Experimental and analytic investigations were performed to examine the influences of wall height, backfill behavior, and compaction on the magnitudes of backfill loads on rigid retaining walls.

Measurements of lateral and vertical backfill loads were made during tests using the Virginia Tech instrumented retaining wall facility. The tests were performed with two soils, moist Yatesville silty sand and dry Light Castle sand. Two hand-operated compactors, a vibrating plate compactor and a rammer compactor, were used to compact the backfill. The backfill height was 6.5 feet in all of the tests.

Analyses of backfill loads were made using a compaction- induced lateral earth pressure theory and a vertical shear force theory. The compaction-induced lateral earth pressure theory was revised from a previous theory. The revisions improved the accuracy with which the theory models the hysteretic stress behavior of the backfill during compaction. The theory was also extended to include the pore pressure response of moist backfill in a rational manner.

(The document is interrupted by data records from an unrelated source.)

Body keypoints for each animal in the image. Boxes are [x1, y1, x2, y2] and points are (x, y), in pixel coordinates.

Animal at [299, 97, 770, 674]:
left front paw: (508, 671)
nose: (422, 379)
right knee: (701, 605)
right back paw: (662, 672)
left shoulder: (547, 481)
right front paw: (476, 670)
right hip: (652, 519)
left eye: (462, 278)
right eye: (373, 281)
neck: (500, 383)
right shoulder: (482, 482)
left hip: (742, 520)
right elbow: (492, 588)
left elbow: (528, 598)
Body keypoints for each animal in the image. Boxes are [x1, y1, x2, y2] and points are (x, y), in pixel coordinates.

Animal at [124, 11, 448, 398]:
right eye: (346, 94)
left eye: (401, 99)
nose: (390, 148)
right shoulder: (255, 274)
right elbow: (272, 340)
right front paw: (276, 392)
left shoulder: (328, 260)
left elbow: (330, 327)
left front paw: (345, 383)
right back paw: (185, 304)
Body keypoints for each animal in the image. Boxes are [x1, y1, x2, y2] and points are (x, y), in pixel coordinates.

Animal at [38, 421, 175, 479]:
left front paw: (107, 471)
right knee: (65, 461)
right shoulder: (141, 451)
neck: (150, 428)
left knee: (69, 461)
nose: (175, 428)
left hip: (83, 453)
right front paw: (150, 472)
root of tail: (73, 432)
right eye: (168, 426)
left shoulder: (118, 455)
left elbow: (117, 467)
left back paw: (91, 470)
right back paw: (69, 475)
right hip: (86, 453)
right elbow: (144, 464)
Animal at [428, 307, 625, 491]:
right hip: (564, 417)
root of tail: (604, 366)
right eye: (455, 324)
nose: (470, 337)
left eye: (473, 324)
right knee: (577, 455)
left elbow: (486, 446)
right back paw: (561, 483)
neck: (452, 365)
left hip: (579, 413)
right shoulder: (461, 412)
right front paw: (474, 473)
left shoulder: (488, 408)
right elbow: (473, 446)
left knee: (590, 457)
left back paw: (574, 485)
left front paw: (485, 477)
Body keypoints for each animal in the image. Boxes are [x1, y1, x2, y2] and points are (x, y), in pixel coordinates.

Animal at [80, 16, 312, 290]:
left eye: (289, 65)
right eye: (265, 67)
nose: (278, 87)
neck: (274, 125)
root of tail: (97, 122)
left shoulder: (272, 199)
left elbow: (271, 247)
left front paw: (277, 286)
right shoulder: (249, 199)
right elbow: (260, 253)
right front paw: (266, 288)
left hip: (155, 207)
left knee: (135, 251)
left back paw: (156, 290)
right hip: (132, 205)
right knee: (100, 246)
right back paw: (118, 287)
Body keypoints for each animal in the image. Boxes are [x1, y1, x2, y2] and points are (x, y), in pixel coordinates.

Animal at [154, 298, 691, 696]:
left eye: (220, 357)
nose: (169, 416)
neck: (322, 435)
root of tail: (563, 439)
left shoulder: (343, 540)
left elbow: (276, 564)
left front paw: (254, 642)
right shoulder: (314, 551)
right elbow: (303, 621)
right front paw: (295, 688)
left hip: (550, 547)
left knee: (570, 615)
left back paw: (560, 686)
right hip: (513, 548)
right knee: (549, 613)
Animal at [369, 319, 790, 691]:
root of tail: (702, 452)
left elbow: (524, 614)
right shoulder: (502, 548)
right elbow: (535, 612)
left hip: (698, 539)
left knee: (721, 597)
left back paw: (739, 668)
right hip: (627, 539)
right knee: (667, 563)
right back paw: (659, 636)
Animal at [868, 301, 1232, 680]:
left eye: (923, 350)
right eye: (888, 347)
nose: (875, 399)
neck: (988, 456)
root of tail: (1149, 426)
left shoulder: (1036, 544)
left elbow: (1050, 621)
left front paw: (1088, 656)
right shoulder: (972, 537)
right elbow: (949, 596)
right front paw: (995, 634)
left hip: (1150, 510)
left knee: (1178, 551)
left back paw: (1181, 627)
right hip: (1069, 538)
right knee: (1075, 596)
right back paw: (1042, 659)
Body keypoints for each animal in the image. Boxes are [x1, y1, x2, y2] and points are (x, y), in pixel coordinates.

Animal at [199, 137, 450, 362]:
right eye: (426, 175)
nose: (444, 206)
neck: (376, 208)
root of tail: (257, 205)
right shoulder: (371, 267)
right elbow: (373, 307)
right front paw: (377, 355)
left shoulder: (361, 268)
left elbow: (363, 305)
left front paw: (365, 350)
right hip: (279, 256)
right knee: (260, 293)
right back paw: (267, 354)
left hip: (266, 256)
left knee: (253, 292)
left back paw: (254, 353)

A vertical shear force theory was also developed during this research. The theory is based on consideration of backfill compressibility and mobilization of interface shear strength at the contact between the backfill and the wall. The theory provides a useful basis for understanding how wall height, backfill compressibility, wall-backfill interface behavior, and compaction-induced lateral pressures affect the vertical shear forces on rigid walls.

Studies were also made to investigate the cause of erratic pressure cell readings. An important cause of drift in pressure cell readings was found to be moisture changes in the concrete in which the pressure cells were mounted. It was found that this problem could be mitigated by applying a water-seal treatment to the face of the wall.

Both the vibrating plate compactor and the rammer compactor were instrumented to measure dynamic forces and energy transfer during compaction. The force applied by the vibrating plate compactor was about one-quarter of the manufacturer’s rated force. The force applied by the rammer compactor was about twice the manufacturer’s rated force. The transferred energy measurements provided a basis for relating laboratory and field compaction procedures.